Last year, the state spent 22.7 percent of its ordinary budget to plug the hole in pension funds, according to the country’s Parliamentary Budget Office. The non-partisan office said in a report published last month that public expenditure for pensions equals 14.9 percent of Greece’s gross domestic product, versus an average of 7.9 percent among member-states in the Organisation for Economic Cooperation and Development.
“Without changes, the social security system is unsustainable,” the Parliamentary Budget Office said.
Inevitable Cuts
The case the government presents is that in its talks with creditors -- officials representing the International Monetary Fund, European Commission, European Central Bank and European Stability Mechanism are in Athens this week -- it is defending primary pensions from further cuts because pensioners’ spending is helping to prop up the economy. Higher contributions are the “lesser evil,” according to Labor Minister George Katrougalos.
It’s a point Kostas Chatzieleftheriou, a 56-year-old self-employed optician, sympathizes with.

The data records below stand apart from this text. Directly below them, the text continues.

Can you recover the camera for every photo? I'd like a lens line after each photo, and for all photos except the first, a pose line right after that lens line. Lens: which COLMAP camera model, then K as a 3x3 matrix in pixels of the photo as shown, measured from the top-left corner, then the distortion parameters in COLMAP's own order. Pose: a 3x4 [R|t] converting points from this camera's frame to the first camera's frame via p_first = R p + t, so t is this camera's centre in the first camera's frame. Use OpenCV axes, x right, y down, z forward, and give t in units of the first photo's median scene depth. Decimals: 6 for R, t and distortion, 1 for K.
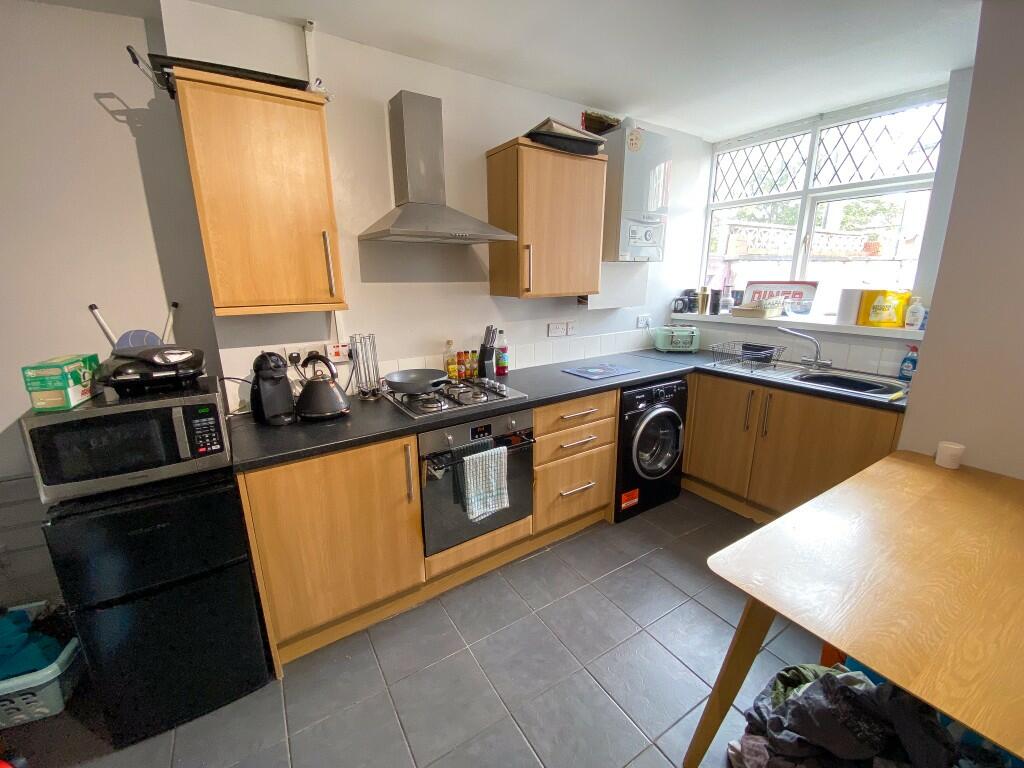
lens RADIAL K [[419.4, 0, 512.0], [0, 419.4, 384.0], [0, 0, 1]] dist [0.008681, -0.000733]
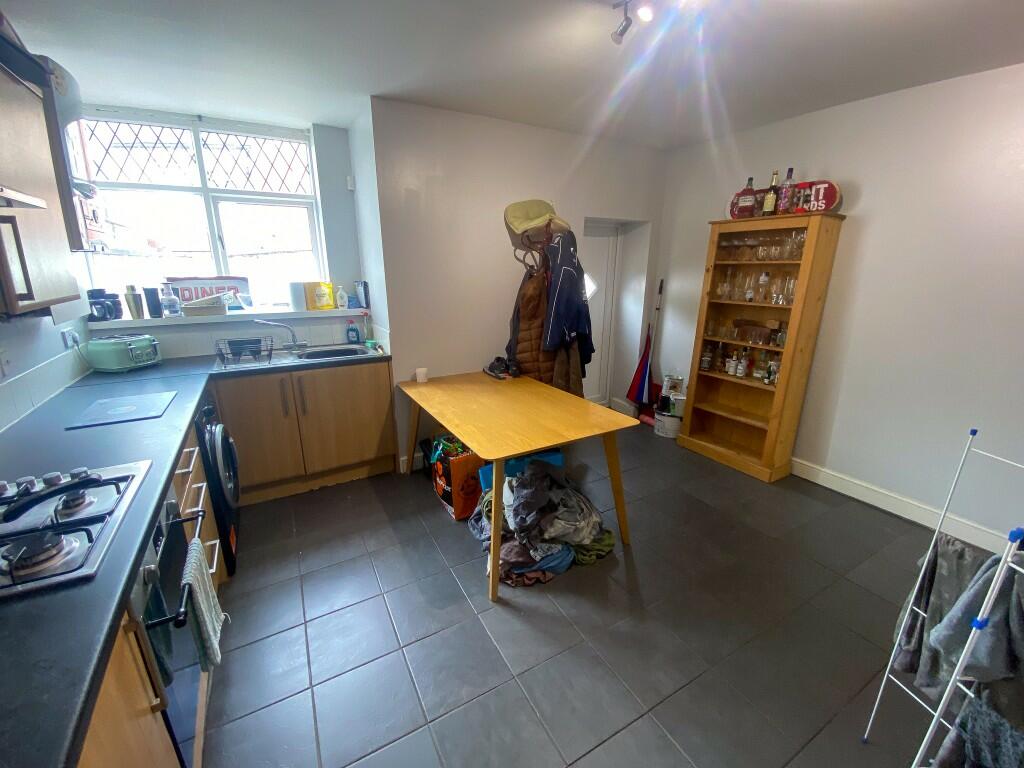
lens RADIAL K [[415.2, 0, 512.0], [0, 415.2, 384.0], [0, 0, 1]] dist [0.049460, -0.037904]
pose [[0.061873, -0.261690, 0.963167, -0.489341], [0.250306, 0.938245, 0.238840, -0.093453], [-0.966188, 0.226308, 0.123554, 0.351661]]
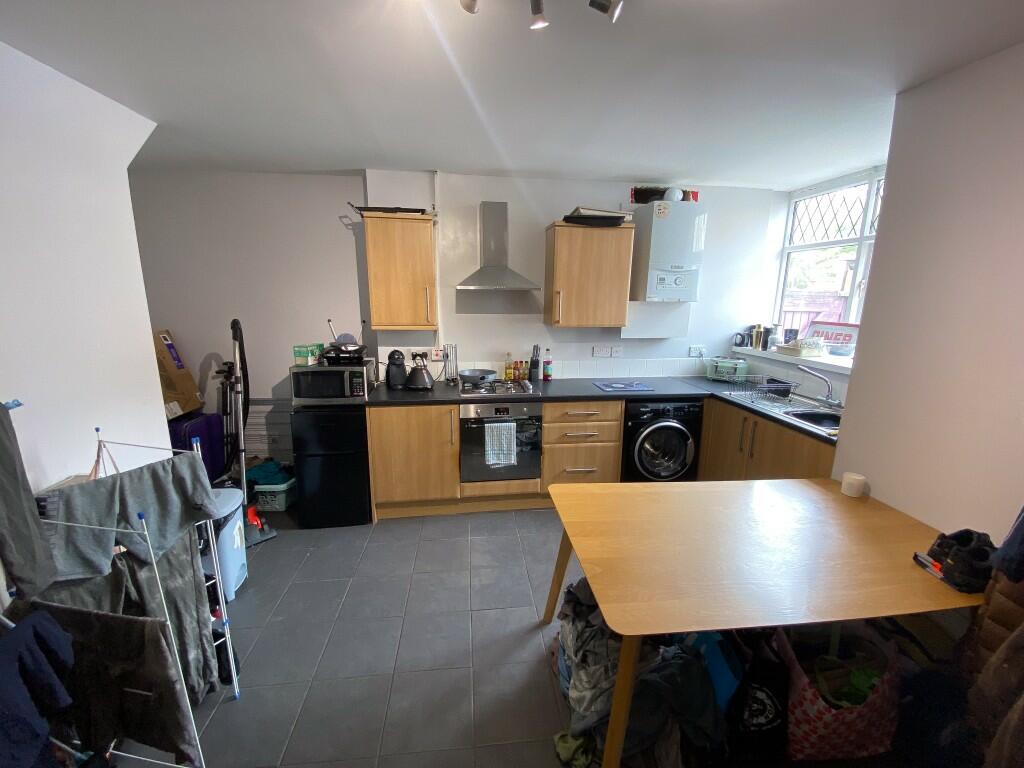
lens RADIAL K [[415.2, 0, 512.0], [0, 415.2, 384.0], [0, 0, 1]] dist [0.049460, -0.037904]
pose [[0.899250, 0.111368, -0.423022, 0.542015], [-0.128080, 0.991701, -0.011186, 0.023012], [0.418265, 0.064240, 0.906050, -0.357619]]
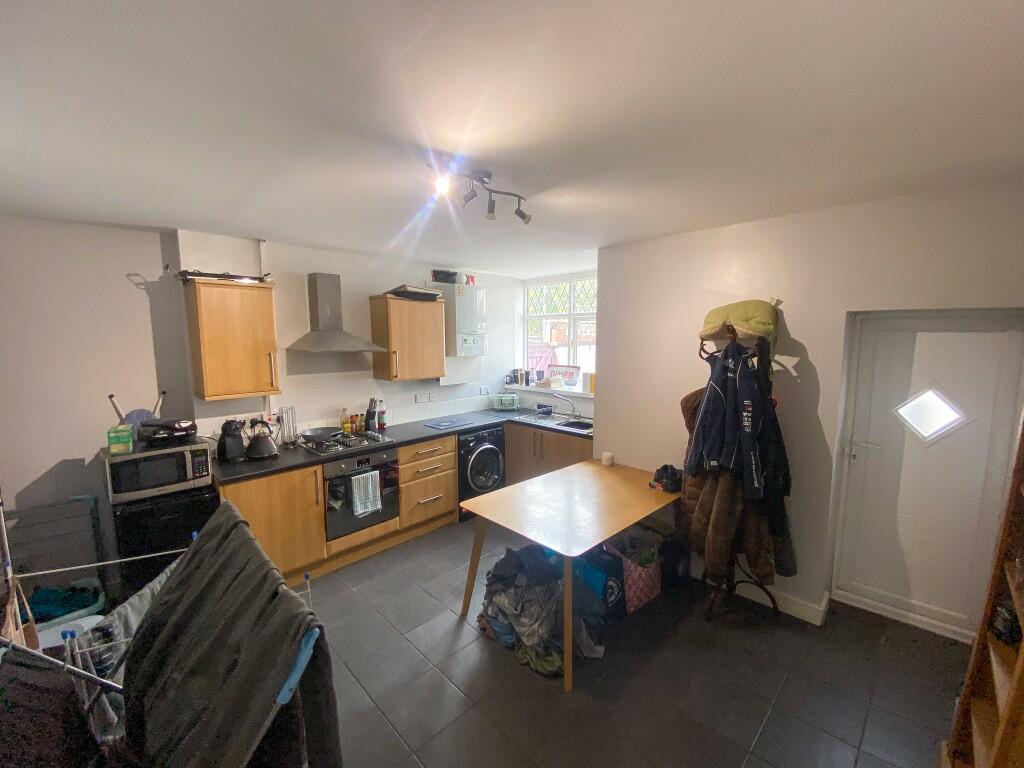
lens RADIAL K [[415.2, 0, 512.0], [0, 415.2, 384.0], [0, 0, 1]] dist [0.049460, -0.037904]
pose [[0.977809, -0.017559, 0.208762, 0.150560], [0.046489, 0.989823, -0.134493, 0.050436], [-0.204276, 0.141214, 0.968674, -0.730160]]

“The market will be hit if pensions are cut,” he said. “Half the people entering my store are pensioners. If you go on and cut 10 euros from their pension, it will feel to them like you’ve cut 100 euros.”
Still, even if the government safeguards primary pensions, cuts are all but inevitable from the country’s system of auxiliary pensions, which are practically indistinguishable from primary pensions, according to the University of Piraeus’s Tinios.
“All Tsipras can guarantee is that they won’t cut primary pensions, as if it makes a difference to anyone if you take money from the left pocket or the right pocket,” he said.
Broken Link
The current debate takes little account of whether the system will be able to pay out pensions in 10 years, Tinios said. Successive governments have portrayed pension cuts as temporary measures rather than a response to demographic change, damaging the link between contributions and benefits, he said.
“The self-employed are essentially treating the whole thing not as an insurance contract but as a new tax,” he said. “They have a point.”
Kostas Giannelos, a 32-year-old farmer, who has been cultivating olive trees, cotton, wheat and legumes in Pelasgia, central Greece, for the last 10 years, says he may lose as much as 80 percent of his income with the government’s new measures. His parents are also farmers and he has to help his mother meet her contributions.
Like Vrysopoulos, the lawyer, Giannelos says he’s being asked to contribute more at a time when the link between what he puts into the social security system and what he gets out of it has been broken.

“I have been paying to the fund since I was 20 and will get a pension at 67 of about 500 euros per month,” he said. “The farmers are asking for the proposal to be withdrawn and dialog to begin from scratch.”